The Texas Rangers are now assisting Kennedale police with the investigation. An SUV they seized earlier in the week is currently being analyzed by the Texas Department of Public Safety crime lab in Garland.
“I think we’ve made some very good progress. We’ve made some very good headway,” said Williams. “But we’re getting to a point now where everything needs to be committed to paper, gathered up and organized to see exactly where we are.”
Through the course of their investigation, police now believe as many as 20 people were at the scene just before the shooting happened to witness whatever was going to take place there.
Investigators are asking those people to come forward with any information, pictures or video. They have the option of reaching out to police anonymously using the website www.sendanonymousemail.net.
Williams said they’re also interested in talking to any witnesses who may have inadvertently been asked to leave the scene when officers first tried to contain it.
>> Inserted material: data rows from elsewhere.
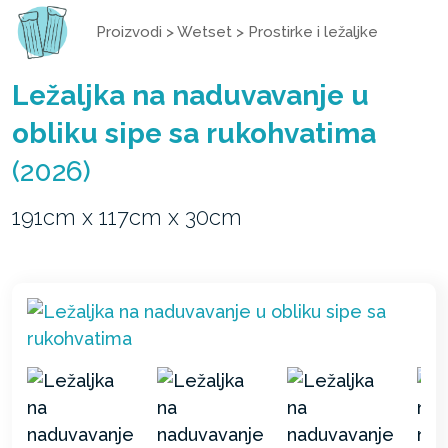
Proizvodi
>
Wetset
>
Prostirke i ležaljke
Ležaljka na naduvavanje u
obliku sipe sa rukohvatima
(2026)
191cm x 117cm x 30cm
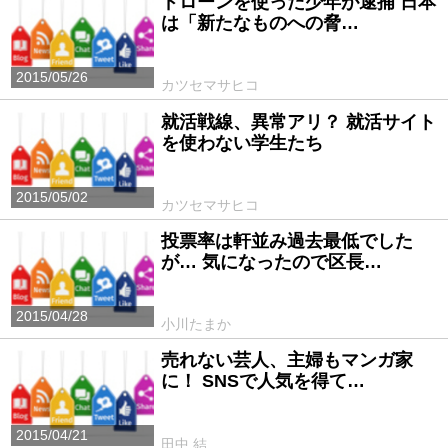
ドローンを使った少年が逮捕 日本
は「新たなものへの脅…
2015/05/26
カツセマサヒコ
就活戦線、異常アリ？ 就活サイト
を使わない学生たち
2015/05/02
カツセマサヒコ
投票率は軒並み過去最低でした
が… 気になったので区長…
2015/04/28
小川たまか
売れない芸人、主婦もマンガ家
に！ SNSで人気を得て…
2015/04/21
田中 結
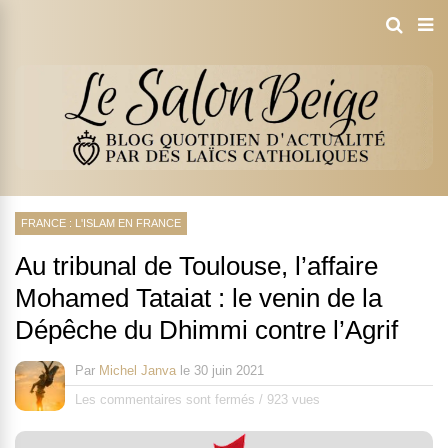
FRANCE : L'ISLAM EN FRANCE
Au tribunal de Toulouse, l’affaire
Mohamed Tataiat : le venin de la
Dépêche du Dhimmi contre l’Agrif
Par
Michel Janva
le
30 juin 2021
Les commentaires sont fermés
/
923 vues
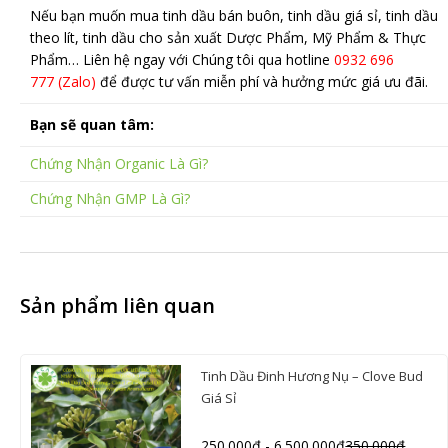
Nếu bạn muốn mua tinh dầu bán buôn, tinh dầu giá sỉ, tinh dầu
theo lít, tinh dầu cho sản xuất Dược Phẩm, Mỹ Phẩm & Thực
Phẩm… Liên hệ ngay với Chúng tôi qua hotline
0932 696
777 (Zalo)
để được tư vấn miễn phí và hưởng mức giá ưu đãi.
Bạn sẽ quan tâm:
Chứng Nhận Organic Là Gì?
Chứng Nhận GMP Là Gì?
Sản phẩm liên quan
Tinh Dầu Đinh Hương Nụ – Clove Bud
Giá Sỉ
250.000
₫
-
6.500.000
₫
350.000
₫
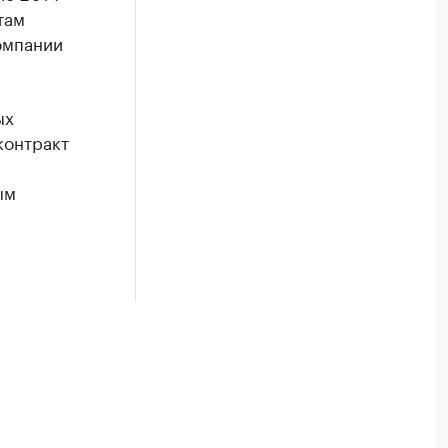
там
омпании
ых
контракт
ым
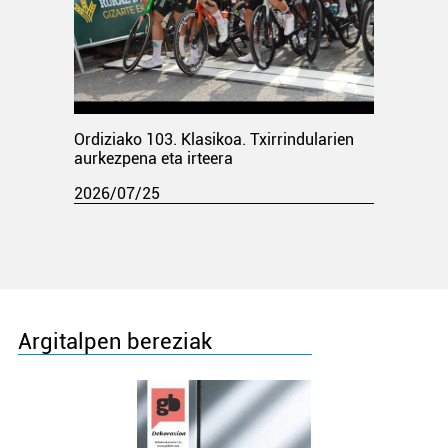
Ordiziako 103. Klasikoa. Txirrindularien
aurkezpena eta irteera
2026/07/25
Argitalpen bereziak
“That’s what we’re talking about, is trying to get that one little piece that connects all the other pieces together,” said Williams.
A visitation and wake for Wilson were held Friday in Fort Worth. His funeral will take place Saturday at Lake Arlington Baptist Church at 12:30 p.m.
Wilson’s mother, Judith Love, told NBC 5 in a phone conversation that all she wants right now is “justice for my son.”
“They deserve justice,” said Williams. "They deserve to see someone answer for a crime committed against someone they loved and cared about.”
He said he and his department don’t intend to stop until they make that happen.